Your instructions - Repeat every line below word for word, leaving out the pictures.

Data for review -
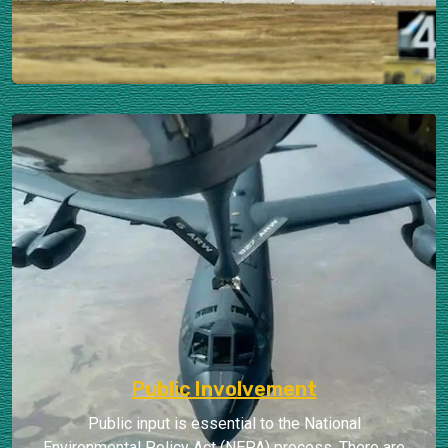
Public Involvement
Public input is essential to the National
Environmental Policy Act (NEPA) process. There are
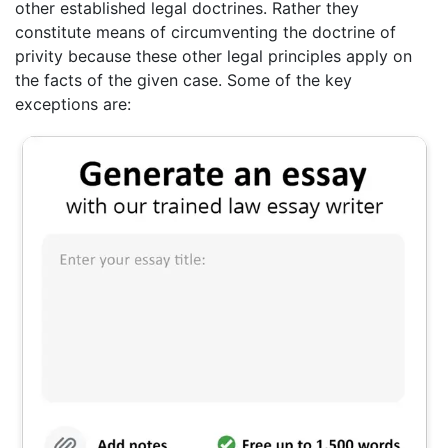
other established legal doctrines. Rather they
constitute means of circumventing the doctrine of
privity because these other legal principles apply on
the facts of the given case. Some of the key
exceptions are:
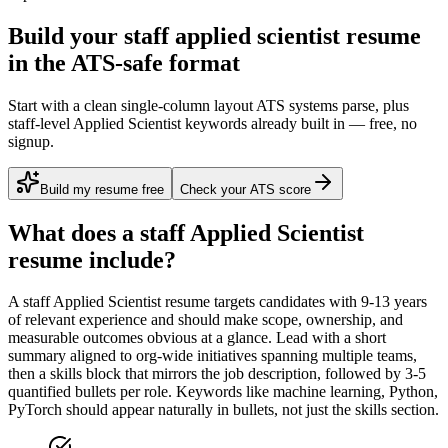
Build your staff applied scientist resume
in the ATS-safe format
Start with a clean single-column layout ATS systems parse, plus
staff-level Applied Scientist keywords already built in — free, no
signup.
Build my resume free
Check your ATS score
What does a
staff
Applied Scientist
resume include?
A
staff
Applied Scientist
resume targets candidates with
9-13 years
of relevant experience and should make scope, ownership, and
measurable outcomes obvious at a glance. Lead with a short
summary aligned to
org-wide initiatives spanning multiple teams
,
then a skills block that mirrors the job description, followed by 3-5
quantified bullets per role. Keywords like
machine learning, Python,
PyTorch
should appear naturally in bullets, not just the skills section.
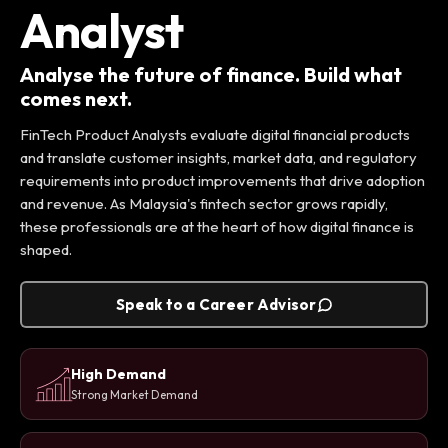
Analyst
Analyse the future of finance. Build what
comes next.
FinTech Product Analysts evaluate digital financial products
and translate customer insights, market data, and regulatory
requirements into product improvements that drive adoption
and revenue. As Malaysia's fintech sector grows rapidly,
these professionals are at the heart of how digital finance is
shaped.
Speak to a Career Advisor
High Demand
Strong Market Demand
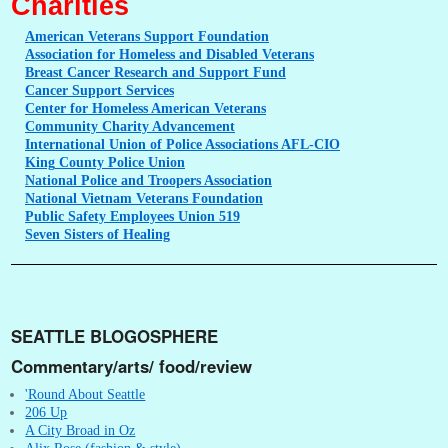
Charities
American
Veterans Support Foundation
Association
for Homeless and Disabled Veterans
Breast
Cancer Research and Support Fund
Cancer
Support Services
Center
for Homeless American Veterans
Community
Charity Advancement
International
Union of Police Associations AFL-CIO
King
County Police Union
National
Police and Troopers Association
National
Vietnam Veterans Foundation
Public
Safety Employees Union 519
Seven
Sisters of Healing
SEATTLE BLOGOSPHERE
Commentary/arts/ food/review
'Round About Seattle
206 Up
A City Broad in Oz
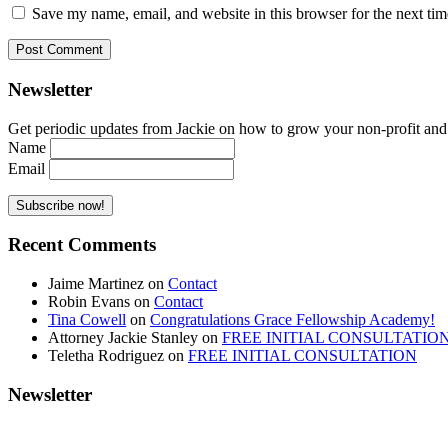
Save my name, email, and website in this browser for the next ti
Newsletter
Get periodic updates from Jackie on how to grow your non-profit and co
Name
Email
Recent Comments
Jaime Martinez
on
Contact
Robin Evans
on
Contact
Tina Cowell
on
Congratulations Grace Fellowship Academy!
Attorney Jackie Stanley
on
FREE INITIAL CONSULTATIO
Teletha Rodriguez
on
FREE INITIAL CONSULTATION
Newsletter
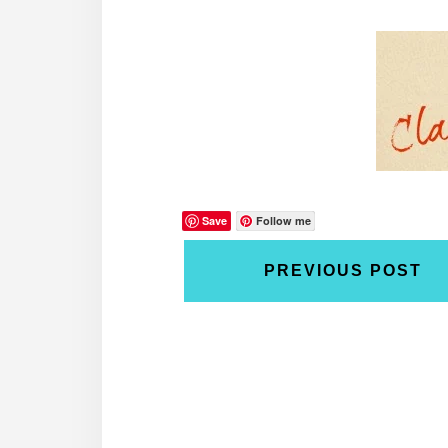
Save
Follow me
PREVIOUS POST
Reader
Interactions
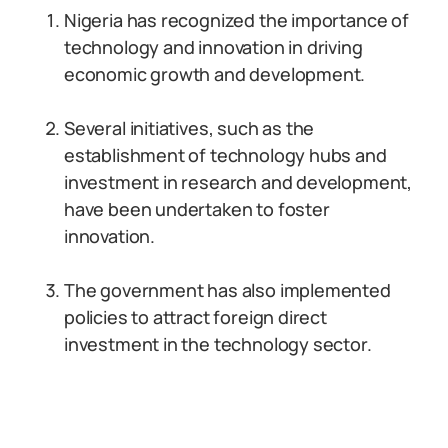
Nigeria has recognized the importance of
technology and innovation in driving
economic growth and development.
Several initiatives, such as the
establishment of technology hubs and
investment in research and development,
have been undertaken to foster
innovation.
The government has also implemented
policies to attract foreign direct
investment in the technology sector.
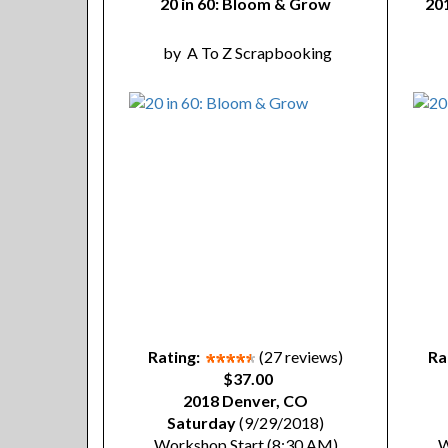
20 in 60: Bloom & Grow
20
by
A To Z Scrapbooking
Rating:
(27 reviews)
Ra
$37.00
2018 Denver, CO
Saturday
(9/29/2018)
Workshop Start (8:30 AM)
W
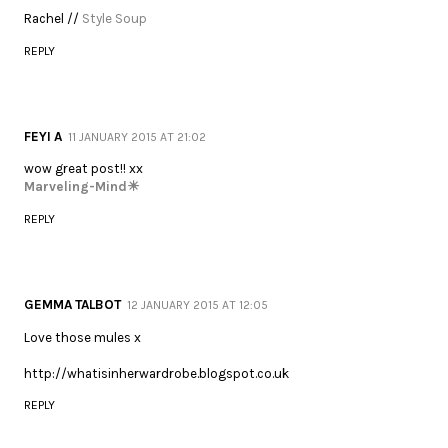
Rachel //
Style Soup
REPLY
FEYI A
11 JANUARY 2015 AT 21:02
wow great post!! xx
Marveling-Mind☀
REPLY
GEMMA TALBOT
12 JANUARY 2015 AT 12:05
Love those mules x
http://whatisinherwardrobe.blogspot.co.uk
REPLY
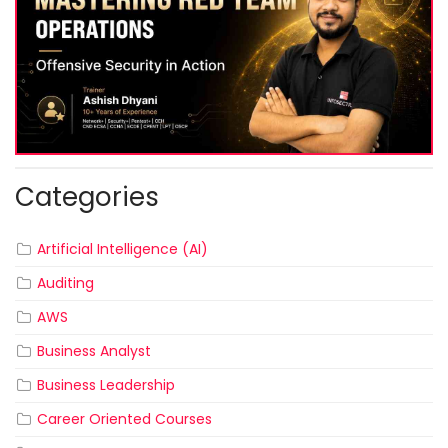
Categories
Artificial Intelligence (AI)
Auditing
AWS
Business Analyst
Business Leadership
Career Oriented Courses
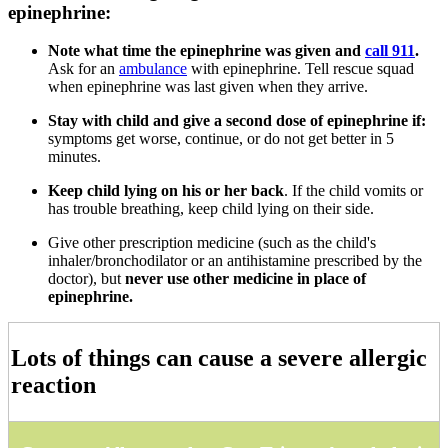
epinephrine:
Note what time the epinephrine was given and
call 911
.
Ask for an
ambulance
with epinephrine. Tell rescue squad
when epinephrine was last given when they arrive.
Stay with child and give a second dose of epinephrine if:
symptoms get worse, continue, or do not get better in 5
minutes.
Keep child lying on his or her back
. If the child vomits or
has trouble breathing, keep child lying on their side.
Give other prescription medicine (such as the child's
inhaler/bronchodilator or an antihistamine prescribed by the
doctor), but
never use other medicine in place of
epinephrine.
Lots of things can cause a severe allergic
reaction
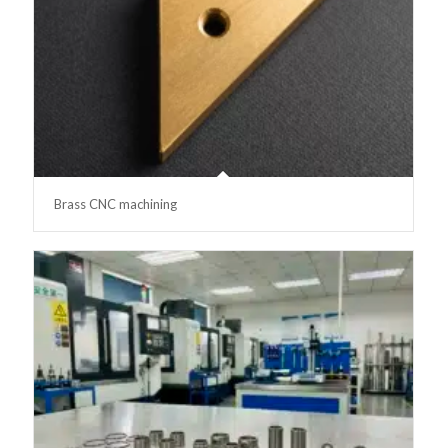
Brass CNC machining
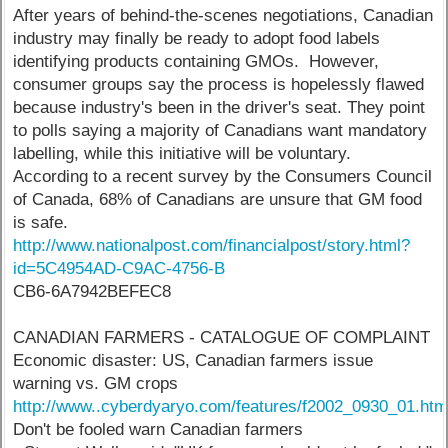
After years of behind-the-scenes negotiations, Canadian
industry may finally be ready to adopt food labels
identifying products containing GMOs. However,
consumer groups say the process is hopelessly flawed
because industry's been in the driver's seat. They point
to polls saying a majority of Canadians want mandatory
labelling, while this initiative will be voluntary.
According to a recent survey by the Consumers Council
of Canada, 68% of Canadians are unsure that GM food
is safe.
http://www.nationalpost.com/financialpost/story.html?
id=5C4954AD-C9AC-4756-B
CB6-6A7942BEFEC8
CANADIAN FARMERS - CATALOGUE OF COMPLAINT
Economic disaster: US, Canadian farmers issue
warning vs. GM crops
http://www..cyberdyaryo.com/features/f2002_0930_01.ht
Don't be fooled warn Canadian farmers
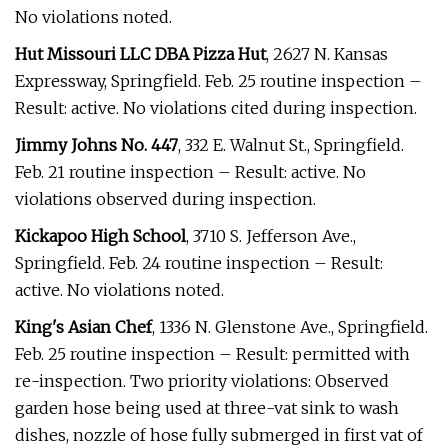
No violations noted.
Hut Missouri LLC DBA Pizza Hut
, 2627 N. Kansas
Expressway, Springfield. Feb. 25 routine inspection –
Result: active. No violations cited during inspection.
Jimmy Johns No. 447
, 332 E. Walnut St., Springfield.
Feb. 21 routine inspection – Result: active. No
violations observed during inspection.
Kickapoo High School
, 3710 S. Jefferson Ave.,
Springfield. Feb. 24 routine inspection – Result:
active. No violations noted.
King's Asian Chef
, 1336 N. Glenstone Ave., Springfield.
Feb. 25 routine inspection – Result: permitted with
re-inspection. Two priority violations: Observed
garden hose being used at three-vat sink to wash
dishes, nozzle of hose fully submerged in first vat of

Solution for this problem -
Public Involvement
Public input is essential to the National
Environmental Policy Act (NEPA) process. There are
other established legal doctrines. Rather they
constitute means of circumventing the doctrine of
privity because these other legal principles apply on
the facts of the given case. Some of the key
exceptions are:
Build your staff applied scientist resume
in the ATS-safe format
Start with a clean single-column layout ATS systems parse, plus
staff-level Applied Scientist keywords already built in — free, no
signup.
Build my resume free
Check your ATS score
What does a
staff
Applied Scientist
resume include?
A
staff
Applied Scientist
resume targets candidates with
9-13 years
of relevant experience and should make scope, ownership, and
measurable outcomes obvious at a glance. Lead with a short
summary aligned to
org-wide initiatives spanning multiple teams
,
then a skills block that mirrors the job description, followed by 3-5
quantified bullets per role. Keywords like
machine learning, Python,
PyTorch
should appear naturally in bullets, not just the skills section.
Analyst
Analyse the future of finance. Build what
comes next.
FinTech Product Analysts evaluate digital financial products
and translate customer insights, market data, and regulatory
requirements into product improvements that drive adoption
and revenue. As Malaysia's fintech sector grows rapidly,
these professionals are at the heart of how digital finance is
shaped.
Speak to a Career Advisor
High Demand
Strong Market Demand
Charities
American
Veterans Support Foundation
Association
for Homeless and Disabled Veterans
Breast
Cancer Research and Support Fund
Cancer
Support Services
Center
for Homeless American Veterans
Community
Charity Advancement
International
Union of Police Associations AFL-CIO
King
County Police Union
National
Police and Troopers Association
National
Vietnam Veterans Foundation
Public
Safety Employees Union 519
Seven
Sisters of Healing
SEATTLE BLOGOSPHERE
Commentary/arts/ food/review
'Round About Seattle
206 Up
A City Broad in Oz
Save my name, email, and website in this browser for the next ti
Newsletter
Get periodic updates from Jackie on how to grow your non-profit and co
Name
Email
Recent Comments
Jaime Martinez
on
Contact
Robin Evans
on
Contact
Tina Cowell
on
Congratulations Grace Fellowship Academy!
Attorney Jackie Stanley
on
FREE INITIAL CONSULTATIO
Teletha Rodriguez
on
FREE INITIAL CONSULTATION
Newsletter
Save
Follow me
PREVIOUS POST
Reader
Interactions
Nigeria has recognized the importance of
technology and innovation in driving
economic growth and development.
Several initiatives, such as the
establishment of technology hubs and
investment in research and development,
have been undertaken to foster
innovation.
The government has also implemented
policies to attract foreign direct
investment in the technology sector.
20 in 60: Bloom & Grow
20
by
A To Z Scrapbooking
Rating:
(27 reviews)
Ra
$37.00
2018 Denver, CO
Saturday
(9/29/2018)
Workshop Start (8:30 AM)
W
Rachel //
Style Soup
REPLY
FEYI A
11 JANUARY 2015 AT 21:02
wow great post!! xx
Marveling-Mind☀
REPLY
GEMMA TALBOT
12 JANUARY 2015 AT 12:05
Love those mules x
http://whatisinherwardrobe.blogspot.co.uk
REPLY
Categories
Artificial Intelligence (AI)
Auditing
AWS
Business Analyst
Business Leadership
Career Oriented Courses
epinephrine:
Note what time the epinephrine was given and
call 911
.
Ask for an
ambulance
with epinephrine. Tell rescue squad
when epinephrine was last given when they arrive.
Stay with child and give a second dose of epinephrine if:
symptoms get worse, continue, or do not get better in 5
minutes.
Keep child lying on his or her back
. If the child vomits or
has trouble breathing, keep child lying on their side.
Give other prescription medicine (such as the child's
inhaler/bronchodilator or an antihistamine prescribed by the
doctor), but
never use other medicine in place of
epinephrine.
Lots of things can cause a severe allergic
reaction
Brass CNC machining
After years of behind-the-scenes negotiations, Canadian
industry may finally be ready to adopt food labels
identifying products containing GMOs. However,
consumer groups say the process is hopelessly flawed
because industry's been in the driver's seat. They point
to polls saying a majority of Canadians want mandatory
labelling, while this initiative will be voluntary.
According to a recent survey by the Consumers Council
of Canada, 68% of Canadians are unsure that GM food
is safe.
http://www.nationalpost.com/financialpost/story.html?
id=5C4954AD-C9AC-4756-B
CB6-6A7942BEFEC8
CANADIAN FARMERS - CATALOGUE OF COMPLAINT
Economic disaster: US, Canadian farmers issue
warning vs. GM crops
http://www..cyberdyaryo.com/features/f2002_0930_01.ht
Don't be fooled warn Canadian farmers
No violations noted.
Hut Missouri LLC DBA Pizza Hut
, 2627 N. Kansas
Expressway, Springfield. Feb. 25 routine inspection –
Result: active. No violations cited during inspection.
Jimmy Johns No. 447
, 332 E. Walnut St., Springfield.
Feb. 21 routine inspection – Result: active. No
violations observed during inspection.
Kickapoo High School
, 3710 S. Jefferson Ave.,
Springfield. Feb. 24 routine inspection – Result:
active. No violations noted.
King's Asian Chef
, 1336 N. Glenstone Ave., Springfield.
Feb. 25 routine inspection – Result: permitted with
re-inspection. Two priority violations: Observed
garden hose being used at three-vat sink to wash
dishes, nozzle of hose fully submerged in first vat of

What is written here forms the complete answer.